Exercise directions — Using the data beneath this instruction, retype only the lines from the one that contains "- cancel_noshows" down to the one that contains "- Booking_Date: date", both included, exactly as they appear.

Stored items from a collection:

◇ ◇ ◇ ◇ ◇

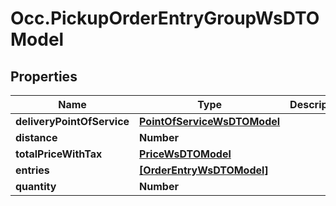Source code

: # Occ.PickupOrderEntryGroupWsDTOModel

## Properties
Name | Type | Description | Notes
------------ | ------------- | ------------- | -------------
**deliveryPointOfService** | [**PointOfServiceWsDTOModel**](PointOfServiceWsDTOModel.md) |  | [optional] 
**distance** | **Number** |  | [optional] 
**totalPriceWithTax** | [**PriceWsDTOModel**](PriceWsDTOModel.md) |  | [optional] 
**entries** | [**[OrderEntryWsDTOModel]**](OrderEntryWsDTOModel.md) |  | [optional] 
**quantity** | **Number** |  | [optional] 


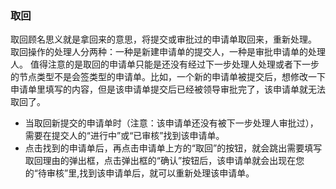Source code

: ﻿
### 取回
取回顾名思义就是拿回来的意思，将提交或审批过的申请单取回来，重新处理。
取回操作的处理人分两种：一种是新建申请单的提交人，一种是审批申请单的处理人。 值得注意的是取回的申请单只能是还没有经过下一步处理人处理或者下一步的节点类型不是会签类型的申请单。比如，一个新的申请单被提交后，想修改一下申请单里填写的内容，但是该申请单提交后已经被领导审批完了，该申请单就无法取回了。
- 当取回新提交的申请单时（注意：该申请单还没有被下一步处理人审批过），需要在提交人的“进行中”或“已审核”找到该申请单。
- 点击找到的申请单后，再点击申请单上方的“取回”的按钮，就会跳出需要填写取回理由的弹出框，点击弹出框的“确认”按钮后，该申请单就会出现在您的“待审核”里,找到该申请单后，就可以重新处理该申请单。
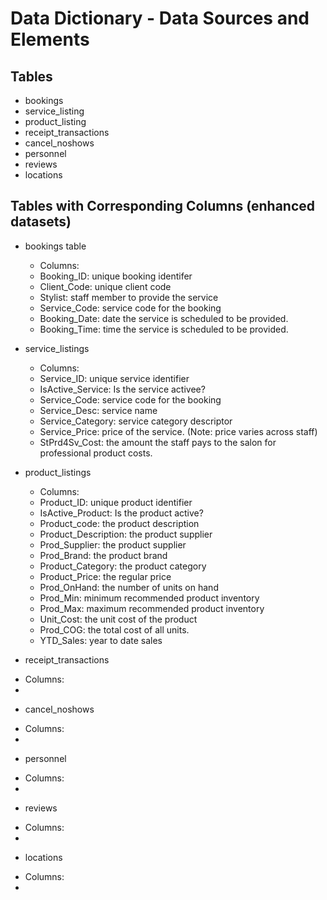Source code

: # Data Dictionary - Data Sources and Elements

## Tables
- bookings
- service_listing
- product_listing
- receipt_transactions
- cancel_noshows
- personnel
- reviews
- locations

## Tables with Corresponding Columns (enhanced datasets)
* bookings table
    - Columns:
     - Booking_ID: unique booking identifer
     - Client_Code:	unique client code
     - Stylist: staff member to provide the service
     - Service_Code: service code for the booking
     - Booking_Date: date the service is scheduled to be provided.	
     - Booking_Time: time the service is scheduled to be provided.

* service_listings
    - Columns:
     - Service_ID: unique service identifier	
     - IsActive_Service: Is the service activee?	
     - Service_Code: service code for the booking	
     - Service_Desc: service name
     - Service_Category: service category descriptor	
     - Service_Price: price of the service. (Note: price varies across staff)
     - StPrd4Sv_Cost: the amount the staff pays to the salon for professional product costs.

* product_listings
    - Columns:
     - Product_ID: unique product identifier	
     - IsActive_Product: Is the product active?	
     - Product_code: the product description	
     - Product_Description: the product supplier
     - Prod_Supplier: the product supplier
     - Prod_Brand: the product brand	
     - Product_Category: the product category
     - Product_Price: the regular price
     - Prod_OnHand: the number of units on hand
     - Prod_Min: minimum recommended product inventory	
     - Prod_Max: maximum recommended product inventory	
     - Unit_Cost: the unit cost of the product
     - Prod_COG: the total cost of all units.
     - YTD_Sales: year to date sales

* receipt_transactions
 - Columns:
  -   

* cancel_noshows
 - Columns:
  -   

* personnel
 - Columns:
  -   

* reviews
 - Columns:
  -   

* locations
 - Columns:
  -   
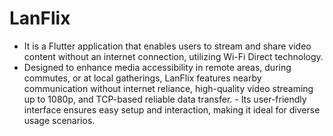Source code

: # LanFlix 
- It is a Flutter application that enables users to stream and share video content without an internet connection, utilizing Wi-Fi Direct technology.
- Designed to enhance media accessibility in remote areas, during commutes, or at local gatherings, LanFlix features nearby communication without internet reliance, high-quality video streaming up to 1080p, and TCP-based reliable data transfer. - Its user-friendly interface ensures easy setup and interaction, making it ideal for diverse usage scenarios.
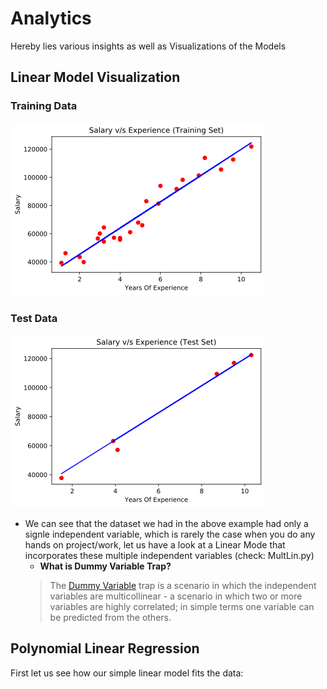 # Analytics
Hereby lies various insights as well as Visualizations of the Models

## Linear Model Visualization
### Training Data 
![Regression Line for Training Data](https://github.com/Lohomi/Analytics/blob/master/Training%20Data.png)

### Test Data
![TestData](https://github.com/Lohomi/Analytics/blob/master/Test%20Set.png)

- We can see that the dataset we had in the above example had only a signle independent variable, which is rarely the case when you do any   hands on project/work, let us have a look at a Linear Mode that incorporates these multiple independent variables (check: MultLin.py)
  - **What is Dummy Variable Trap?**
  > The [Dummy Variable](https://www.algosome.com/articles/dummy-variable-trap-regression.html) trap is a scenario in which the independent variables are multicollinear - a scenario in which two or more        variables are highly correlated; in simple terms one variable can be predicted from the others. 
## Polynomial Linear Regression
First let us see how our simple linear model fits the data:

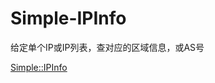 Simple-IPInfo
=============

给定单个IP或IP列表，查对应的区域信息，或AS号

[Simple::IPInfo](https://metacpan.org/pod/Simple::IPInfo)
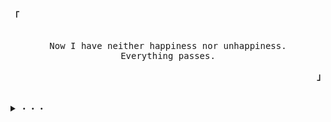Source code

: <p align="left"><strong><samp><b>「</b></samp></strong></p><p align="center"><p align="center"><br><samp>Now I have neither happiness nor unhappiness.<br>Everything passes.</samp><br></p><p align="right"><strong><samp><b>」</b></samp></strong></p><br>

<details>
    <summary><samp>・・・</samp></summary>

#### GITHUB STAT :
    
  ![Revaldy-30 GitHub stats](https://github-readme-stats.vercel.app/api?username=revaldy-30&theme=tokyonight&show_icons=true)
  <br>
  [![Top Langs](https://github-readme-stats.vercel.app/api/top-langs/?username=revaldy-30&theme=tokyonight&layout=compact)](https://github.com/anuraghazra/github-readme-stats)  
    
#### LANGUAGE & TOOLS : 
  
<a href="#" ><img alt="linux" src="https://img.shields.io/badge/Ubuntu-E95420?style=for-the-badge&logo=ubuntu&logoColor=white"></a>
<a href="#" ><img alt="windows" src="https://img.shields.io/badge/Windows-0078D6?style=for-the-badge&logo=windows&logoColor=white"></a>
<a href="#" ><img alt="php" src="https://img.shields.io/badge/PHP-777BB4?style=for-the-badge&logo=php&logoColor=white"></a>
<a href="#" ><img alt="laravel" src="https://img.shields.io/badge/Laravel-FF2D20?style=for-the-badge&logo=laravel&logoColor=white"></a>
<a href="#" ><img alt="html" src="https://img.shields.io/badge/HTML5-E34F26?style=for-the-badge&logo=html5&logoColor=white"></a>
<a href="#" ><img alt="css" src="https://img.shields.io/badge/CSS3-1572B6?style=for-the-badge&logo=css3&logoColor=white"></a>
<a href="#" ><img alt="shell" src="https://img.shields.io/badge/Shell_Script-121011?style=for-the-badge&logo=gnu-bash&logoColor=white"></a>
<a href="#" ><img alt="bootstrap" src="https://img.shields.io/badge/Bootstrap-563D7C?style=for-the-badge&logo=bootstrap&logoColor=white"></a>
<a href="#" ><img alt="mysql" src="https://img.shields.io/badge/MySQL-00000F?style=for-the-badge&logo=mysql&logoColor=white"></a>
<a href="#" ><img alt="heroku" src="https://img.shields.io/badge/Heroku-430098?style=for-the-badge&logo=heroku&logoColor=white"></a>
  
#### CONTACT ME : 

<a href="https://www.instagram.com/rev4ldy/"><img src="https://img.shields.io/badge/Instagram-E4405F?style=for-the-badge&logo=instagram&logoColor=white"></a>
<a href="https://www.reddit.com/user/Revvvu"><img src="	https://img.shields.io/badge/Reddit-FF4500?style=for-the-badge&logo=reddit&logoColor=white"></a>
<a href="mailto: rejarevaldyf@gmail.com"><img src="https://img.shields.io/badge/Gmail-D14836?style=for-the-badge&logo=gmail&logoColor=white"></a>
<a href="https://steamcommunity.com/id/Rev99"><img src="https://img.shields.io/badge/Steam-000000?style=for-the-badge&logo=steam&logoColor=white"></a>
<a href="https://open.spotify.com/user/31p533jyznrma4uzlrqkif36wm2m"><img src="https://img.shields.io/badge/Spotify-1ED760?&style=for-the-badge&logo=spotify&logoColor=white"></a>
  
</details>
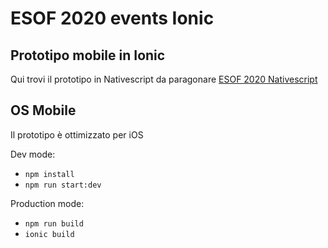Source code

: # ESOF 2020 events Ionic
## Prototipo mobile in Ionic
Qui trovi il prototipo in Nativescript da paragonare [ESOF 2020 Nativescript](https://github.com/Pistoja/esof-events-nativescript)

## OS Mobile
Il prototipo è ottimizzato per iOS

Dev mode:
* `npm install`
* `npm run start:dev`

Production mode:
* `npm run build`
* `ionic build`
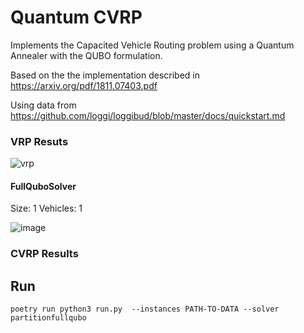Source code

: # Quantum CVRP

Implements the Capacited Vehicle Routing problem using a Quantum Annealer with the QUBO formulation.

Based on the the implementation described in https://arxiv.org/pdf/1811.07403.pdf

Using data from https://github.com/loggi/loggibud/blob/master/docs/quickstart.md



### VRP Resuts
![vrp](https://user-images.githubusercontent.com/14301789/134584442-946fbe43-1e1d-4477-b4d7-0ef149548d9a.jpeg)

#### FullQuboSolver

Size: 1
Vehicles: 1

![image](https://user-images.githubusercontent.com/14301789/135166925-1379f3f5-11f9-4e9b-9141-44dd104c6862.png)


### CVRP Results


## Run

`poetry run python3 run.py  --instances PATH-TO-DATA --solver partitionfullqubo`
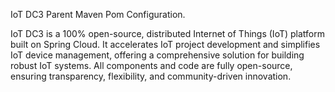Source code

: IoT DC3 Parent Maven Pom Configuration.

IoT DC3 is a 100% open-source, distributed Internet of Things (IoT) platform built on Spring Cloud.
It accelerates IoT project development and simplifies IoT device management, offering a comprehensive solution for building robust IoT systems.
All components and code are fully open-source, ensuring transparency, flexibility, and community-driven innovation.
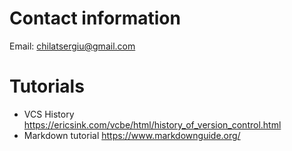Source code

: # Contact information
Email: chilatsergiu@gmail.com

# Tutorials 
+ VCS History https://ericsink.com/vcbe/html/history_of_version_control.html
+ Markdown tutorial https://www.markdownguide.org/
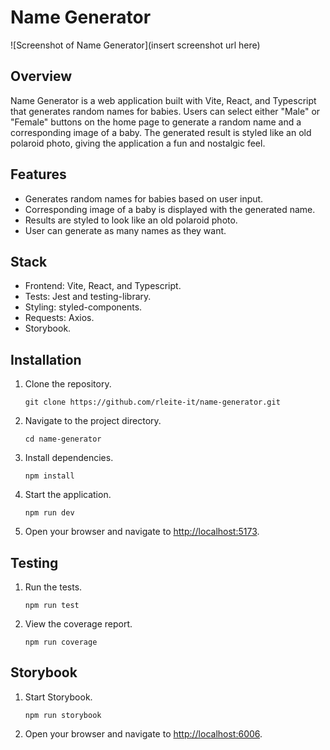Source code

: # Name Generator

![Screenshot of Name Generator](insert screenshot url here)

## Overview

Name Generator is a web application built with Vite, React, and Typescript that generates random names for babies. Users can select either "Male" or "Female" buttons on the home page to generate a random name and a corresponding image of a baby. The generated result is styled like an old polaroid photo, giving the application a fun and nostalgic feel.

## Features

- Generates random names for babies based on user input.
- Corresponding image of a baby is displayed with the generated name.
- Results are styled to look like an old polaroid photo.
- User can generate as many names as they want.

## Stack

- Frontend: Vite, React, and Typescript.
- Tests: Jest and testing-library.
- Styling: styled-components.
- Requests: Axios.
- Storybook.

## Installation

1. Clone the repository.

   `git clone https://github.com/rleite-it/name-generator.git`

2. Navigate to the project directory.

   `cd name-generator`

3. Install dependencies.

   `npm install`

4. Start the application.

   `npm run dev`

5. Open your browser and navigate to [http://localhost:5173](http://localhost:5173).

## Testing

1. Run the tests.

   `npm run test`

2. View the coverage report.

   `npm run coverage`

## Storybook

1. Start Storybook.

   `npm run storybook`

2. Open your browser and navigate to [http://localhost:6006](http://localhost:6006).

◇ ◇ ◇ ◇ ◇

Reply to the exercise —
- cancel_noshows
- personnel
- reviews
- locations

## Tables with Corresponding Columns (enhanced datasets)
* bookings table
    - Columns:
     - Booking_ID: unique booking identifer
     - Client_Code:	unique client code
     - Stylist: staff member to provide the service
     - Service_Code: service code for the booking
     - Booking_Date: date the service is scheduled to be provided.	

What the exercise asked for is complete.